EXHIBIT PREVIEW
“The President’s Photographer: Fifty Years Inside the Oval Office”
Through June 7 at Booth Western Art Museum. 10 a.m.-5 p.m. Tuesdays-Saturdays (until 8 p.m. Thursdays), 1-5 p.m. Sundays. $10, $8 age 65 and up, $7 students with an ID, free age 12 and under. 501 Museum Drive, Cartersville. 770-387-1300, www.boothmuseum.org.
Exhibit special events: Lectures and book signings by chief White House photographers David Valdez (George H.W. Bush) at 2 p.m. March 21; Bob McNeely (Bill Clinton), 2 p.m. April 4; and Eric Draper (George W. Bush), 2 p.m. April 12. Official exhibit opening reception, featuring talk by Michael Evans' family, 5-8 p.m. April 16.
12th Annual Southeastern Cowboy Gathering: Thursday through Saturday. Saturday's highlights include: Chuck Wagon Cook-off starting at 8 a.m., capped by the meal ($15) at noon; children's activities from 11 a.m. to 3 p.m.; and a 7 p.m. western singer-songwriter showcase at the Grand Theatre ($25).
Every day is something akin to Presidents Day at the Booth Western Art Museum, but even more so with the recent opening of the exhibition “The President’s Photographer: Fifty Years Inside the Oval Office.”
The 51-print National Geographic exhibit gives a rare glimpse into the world of the chief White House photographer, surveying the work of the 11 who have served in the image-shaping role since 1961.

# GIVEN INSTRUCTION A
Turn the stretch of the listing from the line that contains "phylum: Tracheophyta" through the end of the listing into a Markdown table with the columns Row and Line, leaving out any blank lines.

# INPUT DATA
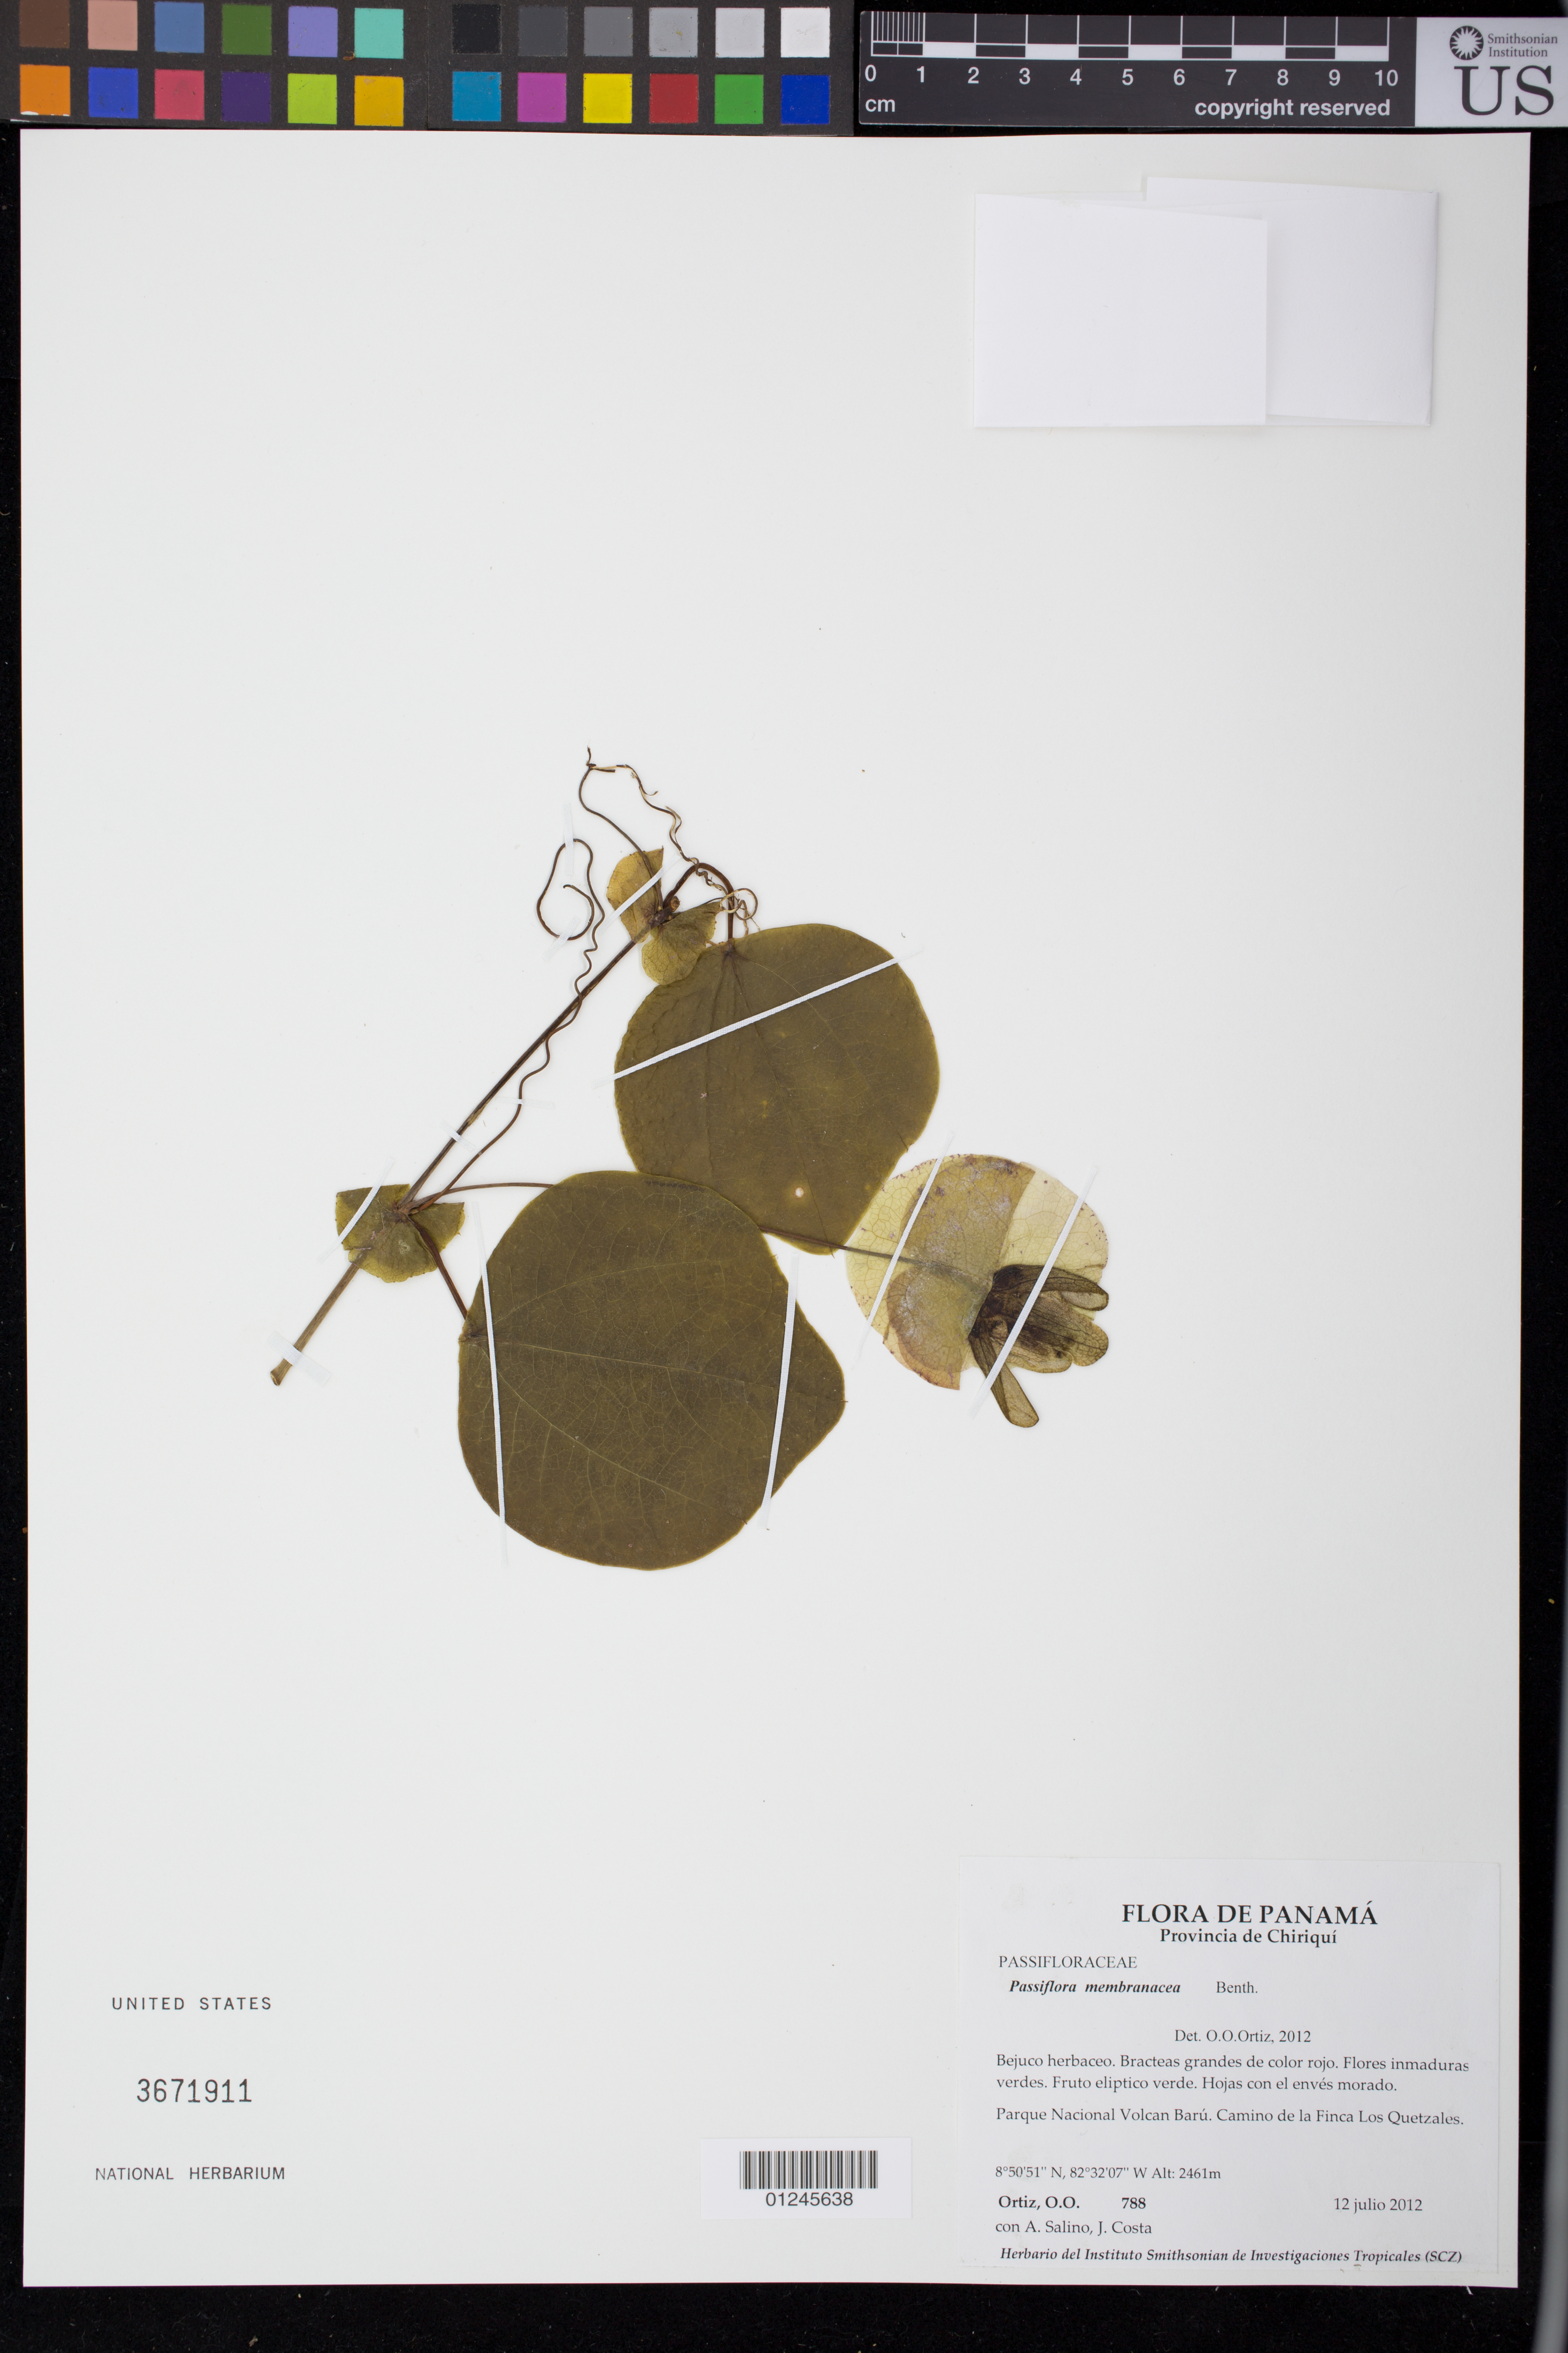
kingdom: Plantae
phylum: Tracheophyta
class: Magnoliopsida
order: Malpighiales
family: Passifloraceae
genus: Passiflora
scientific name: Passiflora membranacea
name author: Benth.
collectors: O. O. Ortiz, A. Salino & J. Costa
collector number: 788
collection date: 2012-07-12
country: Panama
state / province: Chiriqui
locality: Parque Nacional Volcan Baru, Camino de la Finca Los Quetzales.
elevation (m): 2461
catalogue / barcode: US 3671911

# GIVEN INSTRUCTION B
Name every chief White House photographer that the exhibit preview says will give a lecture and book signing.

# WRITTEN SOLUTION A
| Row | Line |
|---|---|
| 1 | phylum: Tracheophyta |
| 2 | class: Magnoliopsida |
| 3 | order: Malpighiales |
| 4 | family: Passifloraceae |
| 5 | genus: Passiflora |
| 6 | scientific name: Passiflora membranacea |
| 7 | name author: Benth. |
| 8 | collectors: O. O. Ortiz, A. Salino & J. Costa |
| 9 | collector number: 788 |
| 10 | collection date: 2012-07-12 |
| 11 | country: Panama |
| 12 | state / province: Chiriqui |
| 13 | locality: Parque Nacional Volcan Baru, Camino de la Finca Los Quetzales. |
| 14 | elevation (m): 2461 |
| 15 | catalogue / barcode: US 3671911 |

# WRITTEN SOLUTION B
David Valdez, Bob McNeely, Eric Draper